**Exercise description**
Below are some entries; reproduce them exactly and leave every picture out.

[Opening Exercise data section]

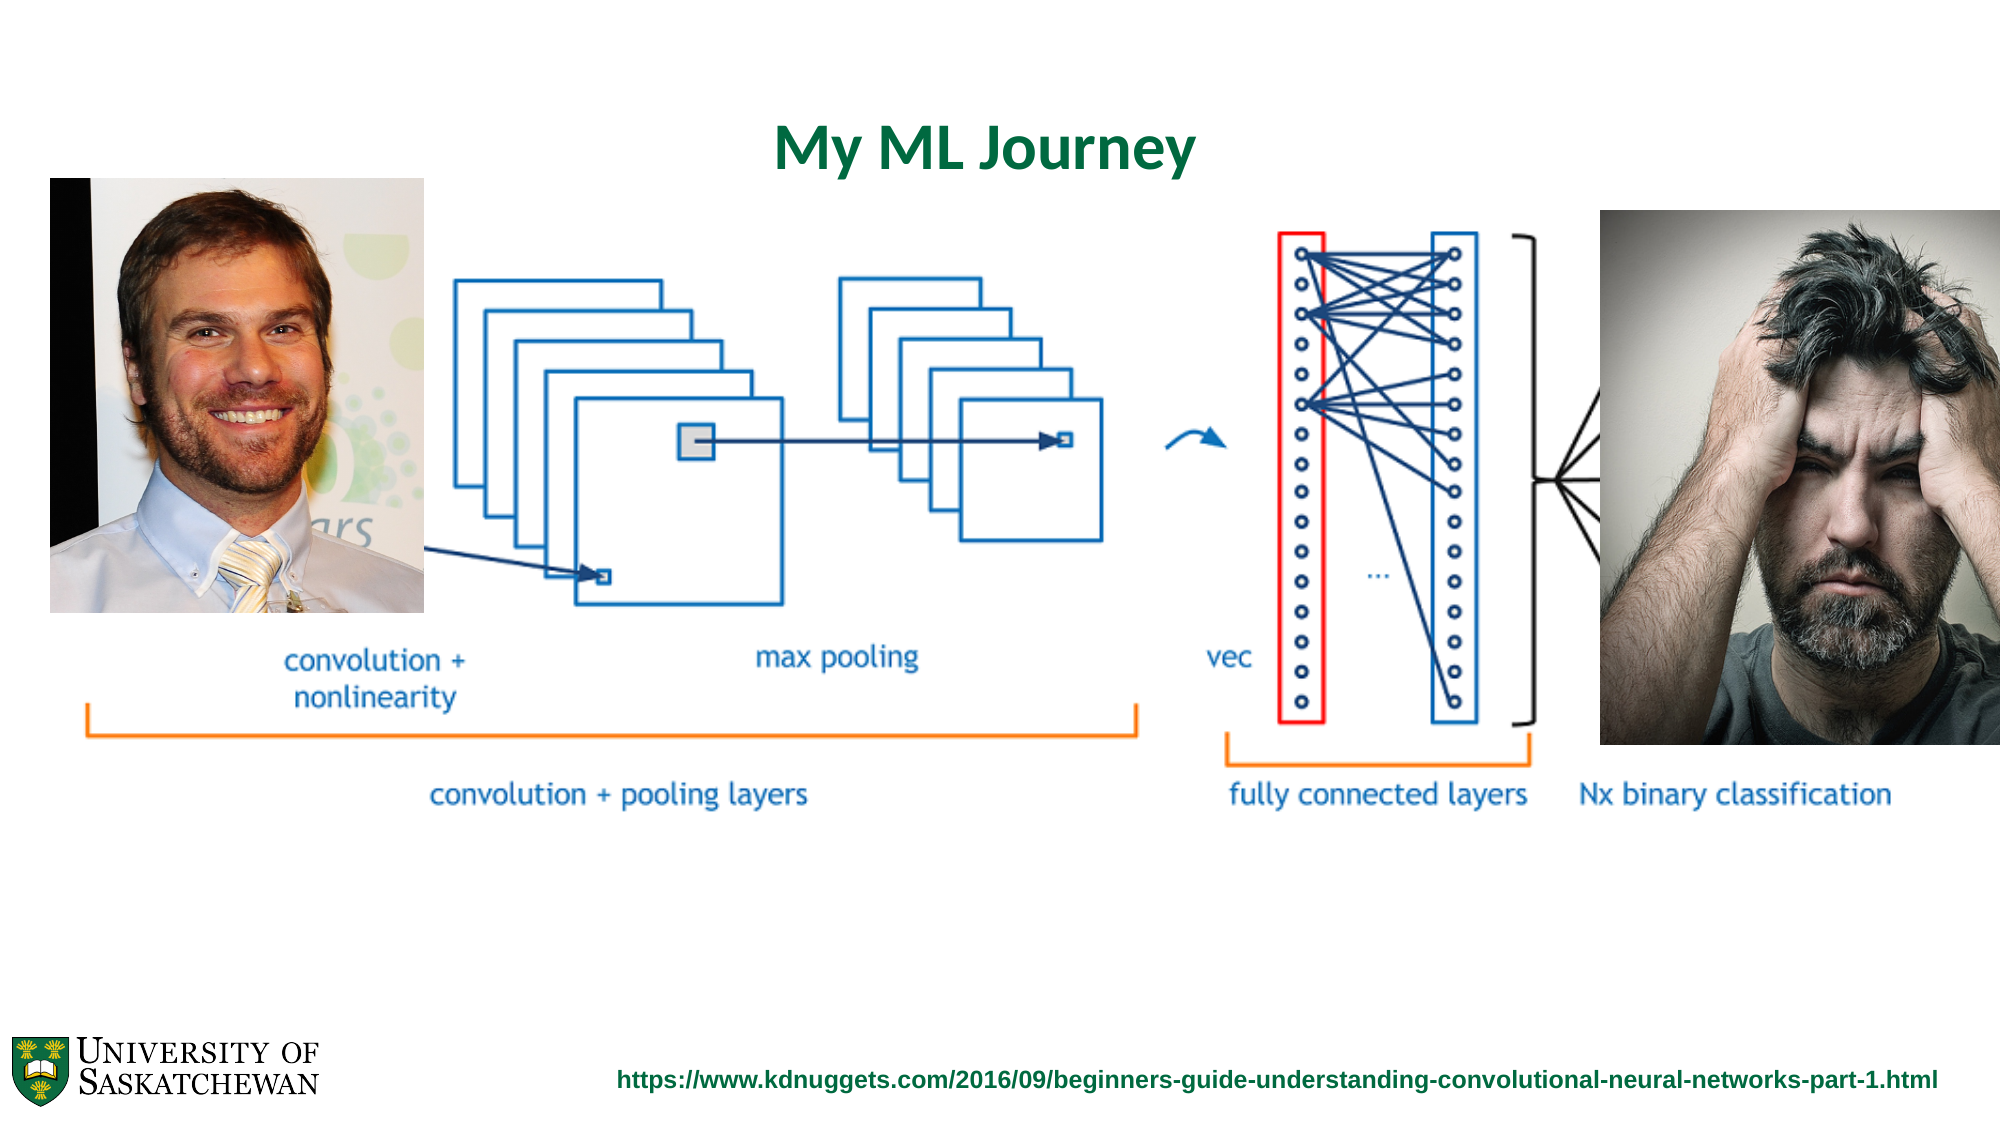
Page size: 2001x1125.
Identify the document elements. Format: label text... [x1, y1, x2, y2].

picture [49, 178, 2000, 841]
text_box My ML Journey [49, 94, 1921, 192]
text_box https://www.kdnuggets.com/2016/09/beginners-guide-understanding-convolutional-neural-networks-part-1.html [601, 1056, 1957, 1125]
picture [12, 1037, 319, 1107]
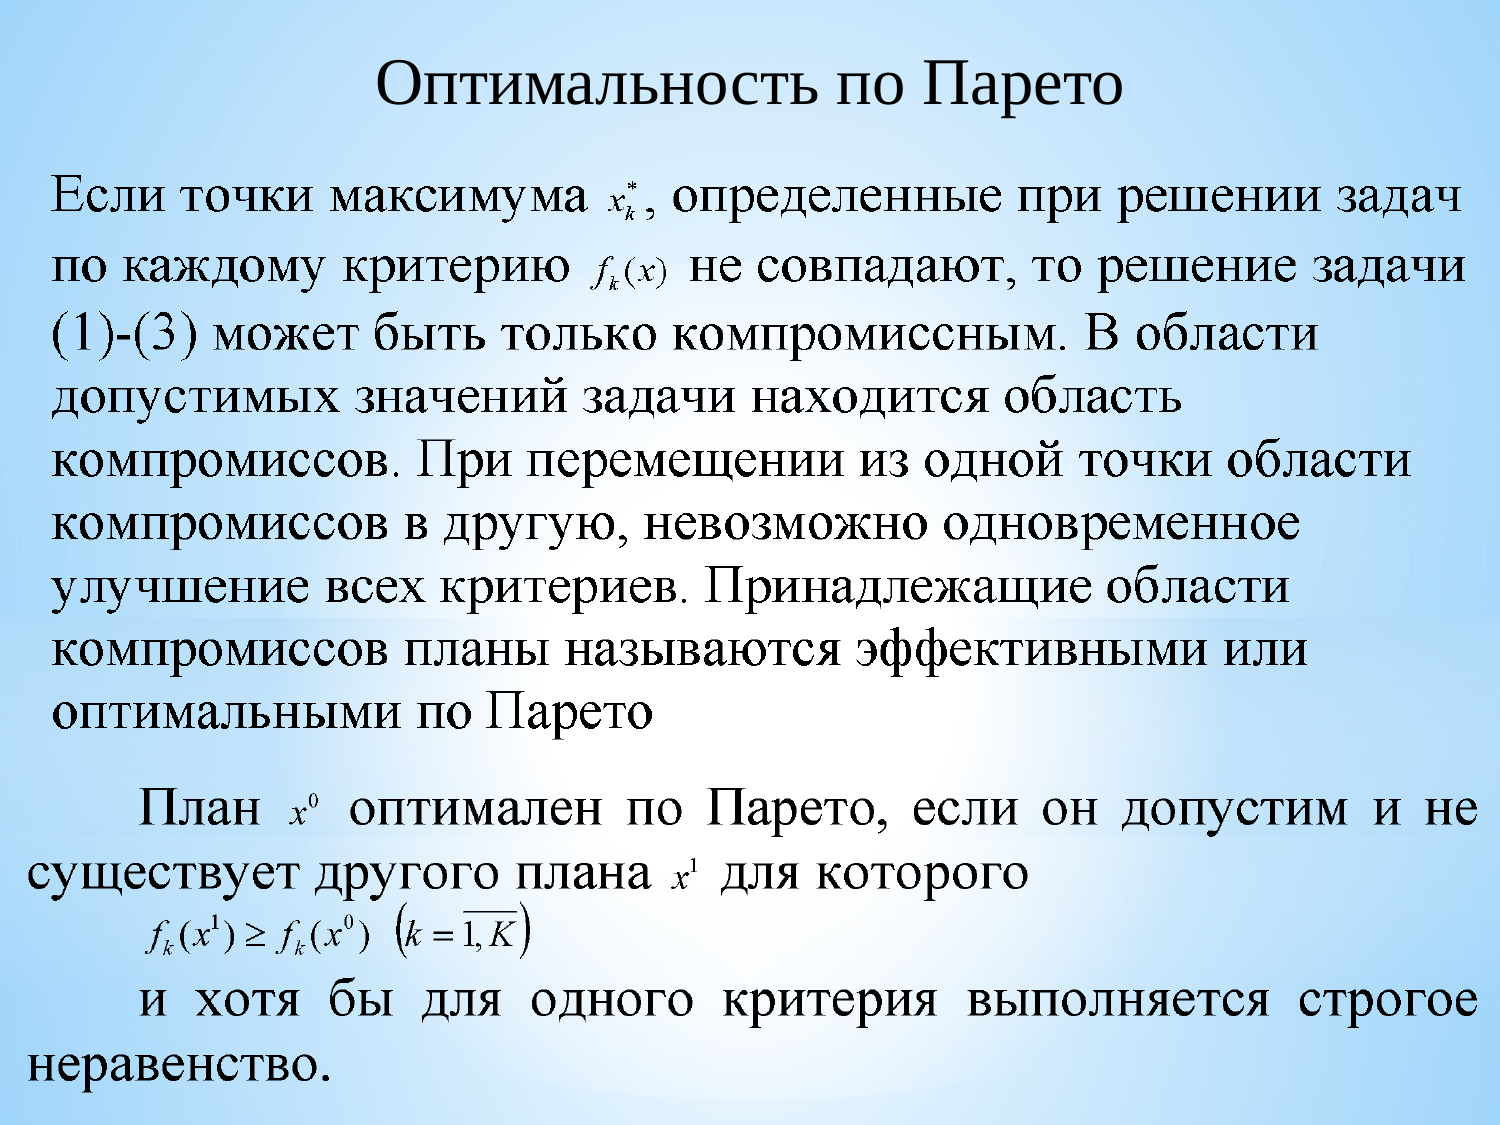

[Closing Exercise data section]

**Exercise output**
Page size: 2001x1125.
Identify the document elements. Format: label text... [x1, y1, x2, y2].

picture [49, 178, 2000, 841]
text_box My ML Journey [49, 94, 1921, 192]
text_box https://www.kdnuggets.com/2016/09/beginners-guide-understanding-convolutional-neural-networks-part-1.html [601, 1056, 1957, 1125]
picture [12, 1037, 319, 1107]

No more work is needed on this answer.